The second is between the problem as stated, which is really the symptom of the problem, and the actual problem, which is usually thought as the cause of the problem.
The third is the lapse where we skip over the obvious while thinking about it, and thus don’t immediately solve it.
These in turn arises due to a gap between the heuristics we apply, and the reality being applied to.
This last gap is what we’re trying to find and bridge, and can arise either because we misunderstand the specifics of the reality of that moment and apply the wrong heuristics, or because our heuristics, which are typically a set of assumptions that are also presumed to go together, contain an assumption that is invalid, either generally or in a specific situation.

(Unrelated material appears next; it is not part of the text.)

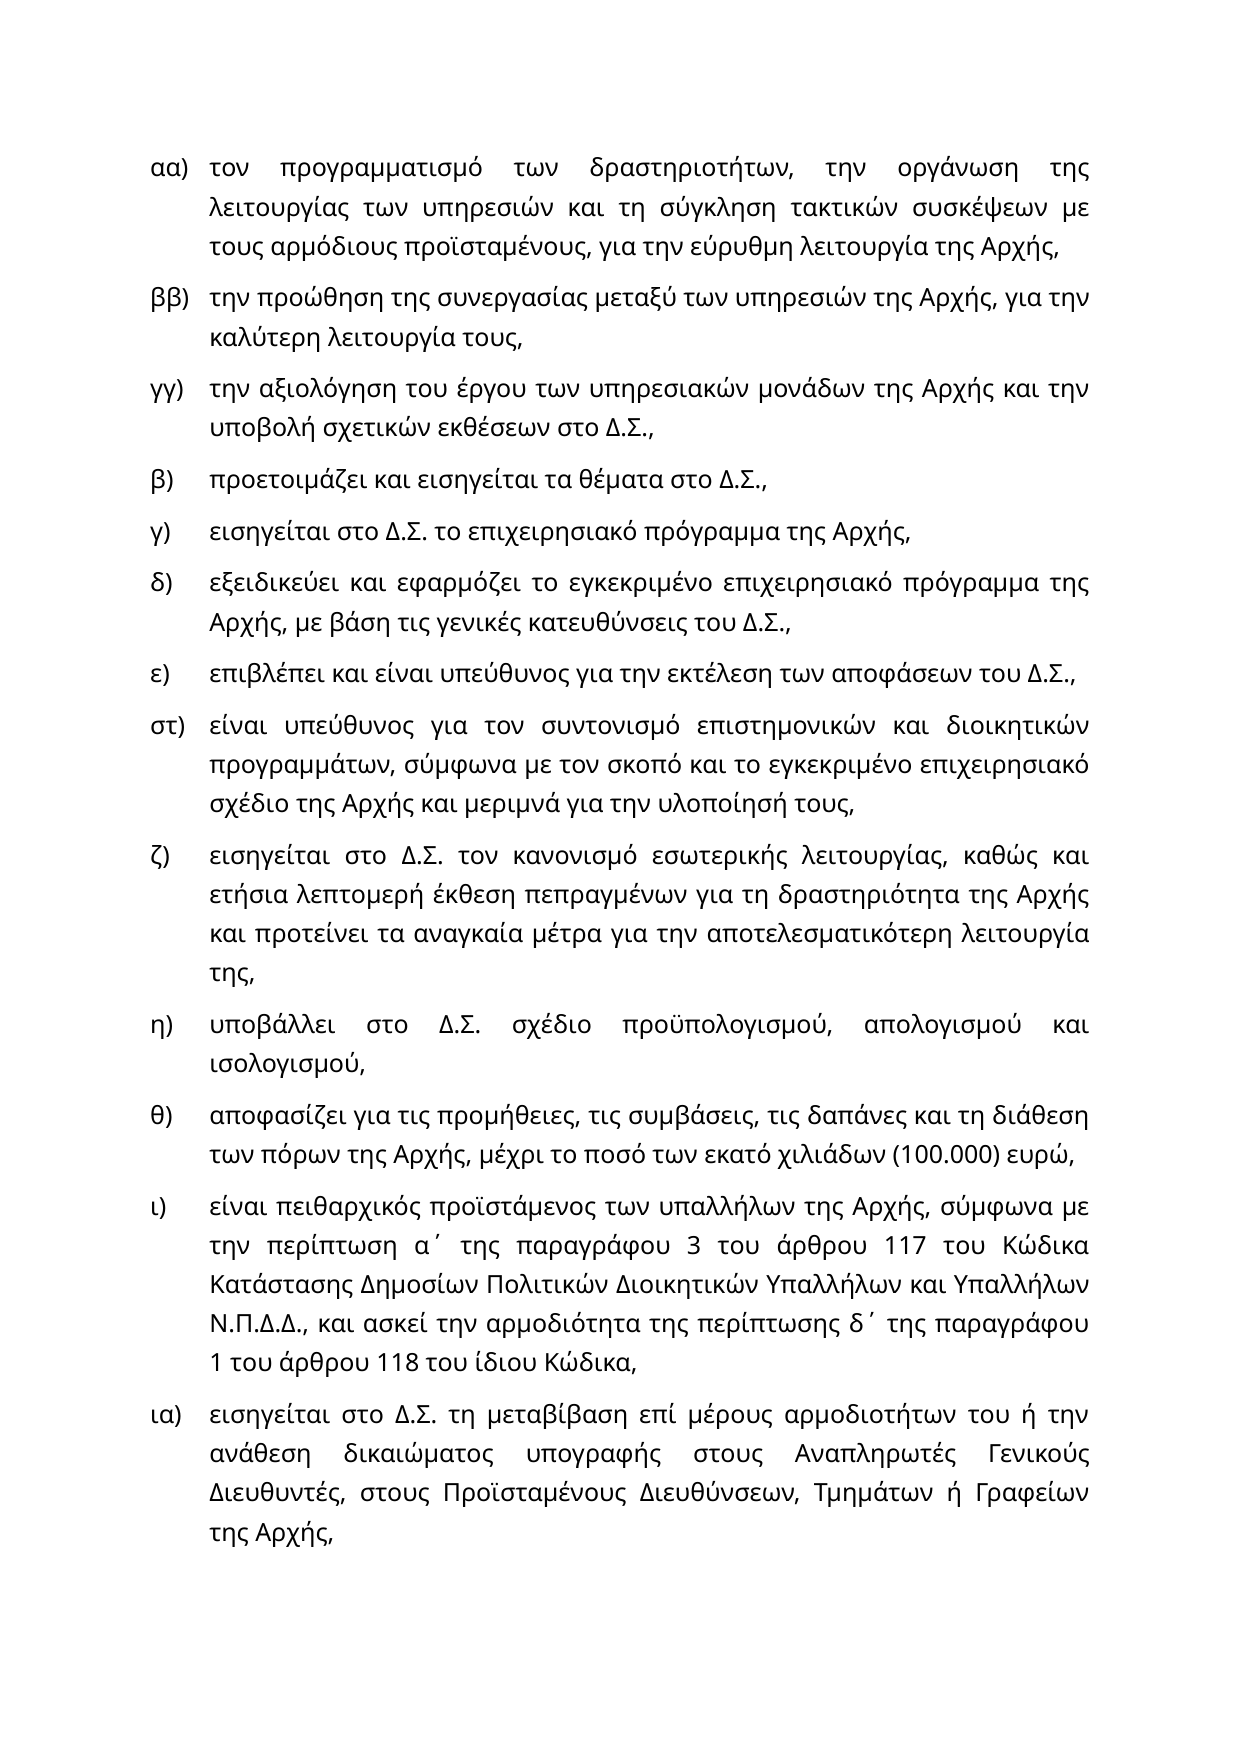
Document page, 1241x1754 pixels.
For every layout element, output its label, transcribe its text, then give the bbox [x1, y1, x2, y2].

In terms of understanding complex systems, such as any non-trivial piece of software, we must do so intuitively, since our ability to do so in a fully transparent way is limited to very simple systems. We’re also quite good at it, with the result being that we quite often see the source of the problem very quickly. Getting a “second pair of eyes” to look at a problem often solves it very quickly precisely — out of sometimes millions of lines of code, we just happen to have the 25 or so lines that the problem arises from right up on our screen.
Problems that we have difficulty with, especially recurrent difficulty, where it’s not just a matter of not being ‘on’ that day, often arise and recur because the solution itself is counterintuitive. Were the solution intuitive, we’d solve it and barely give it a second thought.
That we’re good at intuitively understanding things but poor at recognizing the heuristics that help provide that ability accounts for our tendency to fail at solving specific problem types, while simultaneously being repeatedly successful at solving other problem types.
By pattern matching against low level and high-level event patterns (low and high being gauges of how meaningful they are, taken on their own), what is insisting repeatedly both becomes clearer and correlated to the specific context.
Simultaneously, that lapse or gap, once identified, becomes part of the context, making similar lapses or gaps easier to identify.